Chapitre 43-1

1.7K 252 68
                                    


Je glissai plus que je ne tombai durant de longues secondes qui me parurent des heures, rythmées par les cris désespérés de Connors et les grognements bestiaux de l'éveillé qui avait lui aussi fait le grand saut. J'essayai de m'accrocher à tout ce que je pouvais mais ne parvins qu'à ralentir ma dégringolade avant de chuter pour de bon et d'atterrir quelques mètres plus bas sur un tas de gravats en soulevant un nuage de poussière. Le choc et la douleur me coupèrent le souffle et je dus perdre conscience quelques instants, car lorsque je pus enfin rouvrir les yeux, l'éveillé se tenait à quelques centimètres de moi, ses mains griffues s'apprêtant à enserrer ma gorge.

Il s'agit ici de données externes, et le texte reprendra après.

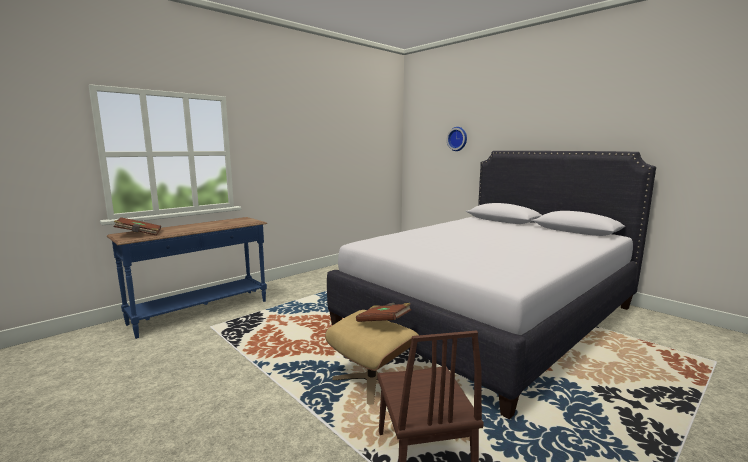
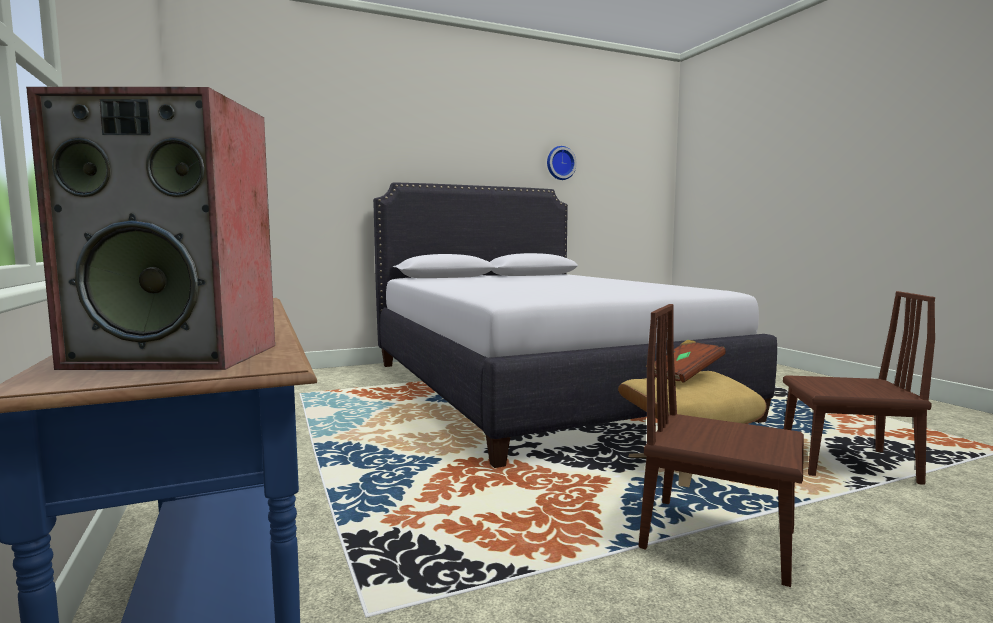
camera: 70 degrees left, 5 degrees down
brown book [114,217,161,236] -> speaker [26,87,275,370]
wall clock [447,127,467,151] -> wall clock moved to [547,146,577,180]
none -> brown chair [639,304,804,587]

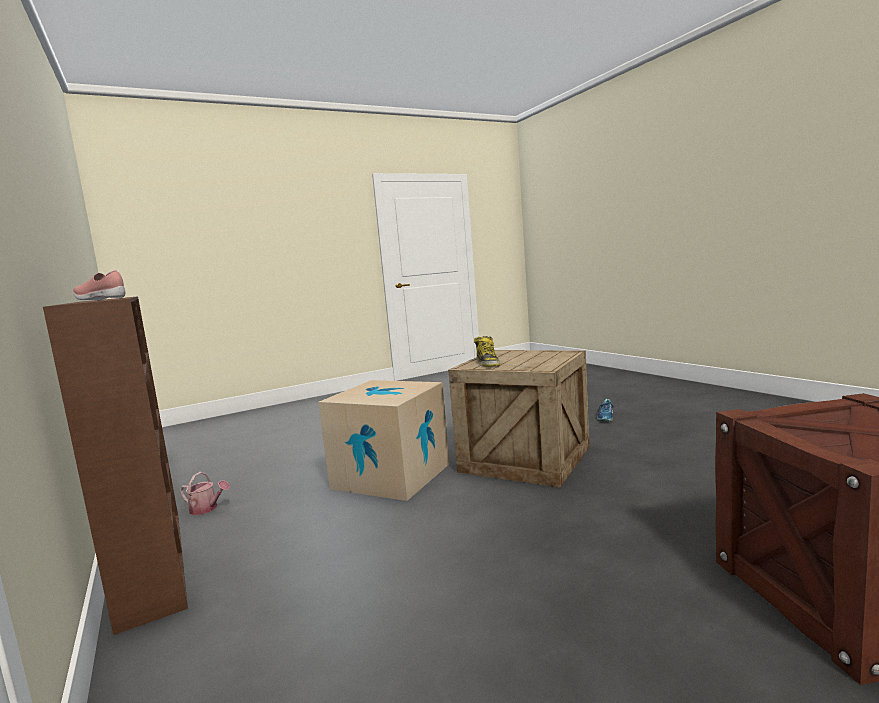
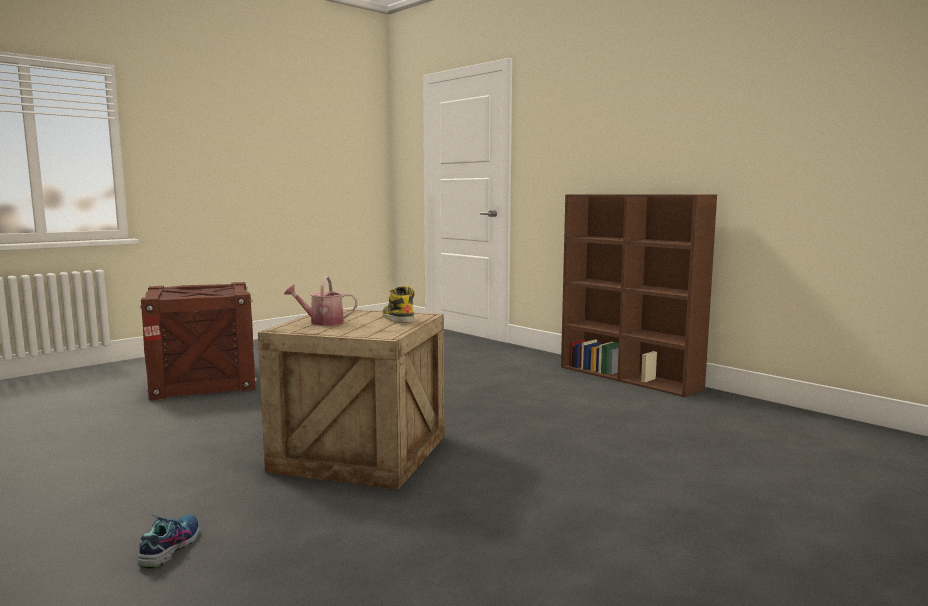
camera: 165 degrees right, 0 degrees up
pink shoe [73,270,125,300] -> none
watering can [180,472,230,515] -> watering can moved to [284,276,358,326]
cardboard box [318,380,450,501] -> none

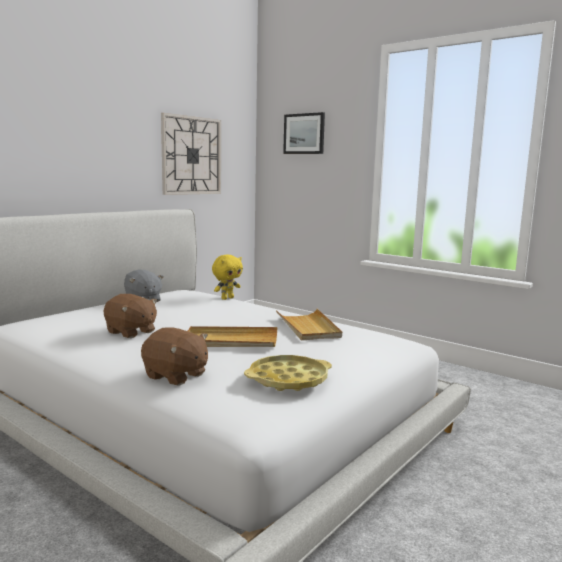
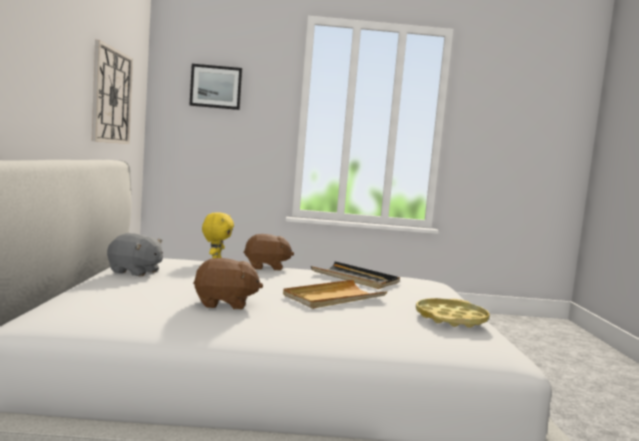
camera: 40 degrees left, 5 degrees down
brown plush toy [141,327,208,385] -> brown plush toy moved to [244,234,294,271]
beige tray [276,309,342,340] -> black tray [311,261,400,289]

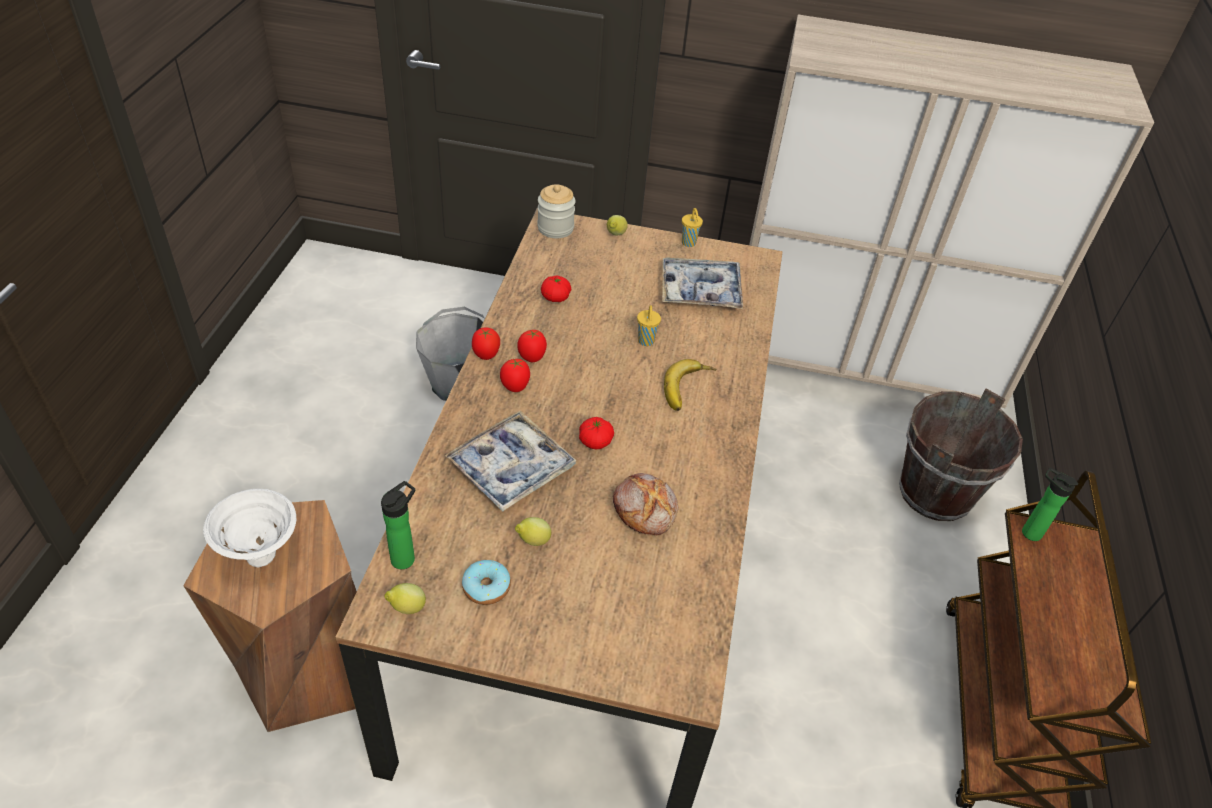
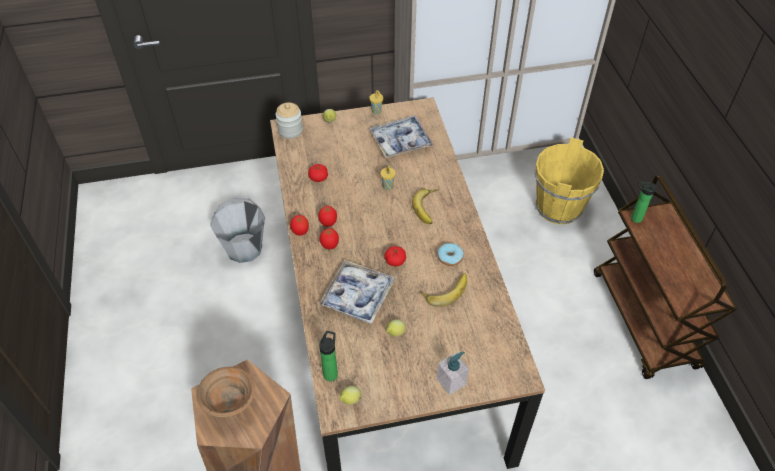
camera: 20 degrees left, 5 degrees up
white bowl [203,489,296,568] -> brown bowl [196,367,255,417]
donut [462,560,511,605] -> donut moved to [437,243,463,266]
bread [613,473,679,535] -> banana [420,273,467,307]
brown bucket [899,388,1023,521] -> yellow bucket [535,138,604,224]
none -> soap dispenser [437,351,469,395]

Terrifiée, je criai. Mon premier reflexe fut de vouloir protéger ma gorge avec mes mains, mais mes muscles meurtris et tétanisés par le choc ne réagirent pas assez vite. Lorsque la peau visqueuse et moite de la créature entra en contact avec la mienne, l'afflux brutal d'adrénaline finit de dissiper le choc. Mues par l'instinct, je repliai mes genoux sur ma poitrine et y mettant toute ma force, projetai mes pieds dans la poitrine du monstre. Ce dernier décolla, me griffant douloureusement au passage, disparaissant de ma vue dans l'obscurité qui m'entourait. Toujours boosté par la peur, je me relevai aussitôt et cherchai immédiatement au sol de quoi me défendre, mon couteau ayant disparu pendant ma chute. J'avisai un bout de tuyau tordu et rouillé, dardant entre deux planches pourries. Je m'en saisi, tous les sens aux aguets et essayant de ne pas tenir compte des sensations douloureuses et désagréables émanant de divers endroits de mon corps, et qui me disait que plusieurs choses n'allaient pas. Si je m'écoutais et m'écroulais maintenant, je ne me relèverais pas. En termes de blessure, le savoir n'est pas toujours bénéfique. Vérité que j'avais apprise à la dure durant les quelques semaines écoulées.

Même si je savais que c'était inutile, je me reculai de quelques pas et levai la tête, essayant d'apercevoir Connors, mais le rebord qui avait freiné ma chute me bouchait également la vue. Je fus tentée d'appeler, de crier son nom, mais cela aurait servi à quoi, à part signaler à tous les éveillés du coin où je me trouvais ? A supposer qu'il soit toujours là-haut et qu'il puisse m'entendre, je n'avais aucune chance de le rejoindre et lui aucun moyen de m'aider. J'étais seule et mon unique chance était de partir d'ici tout de suite et de trouver le moyen de remonter avant que mon corps ne me lâche.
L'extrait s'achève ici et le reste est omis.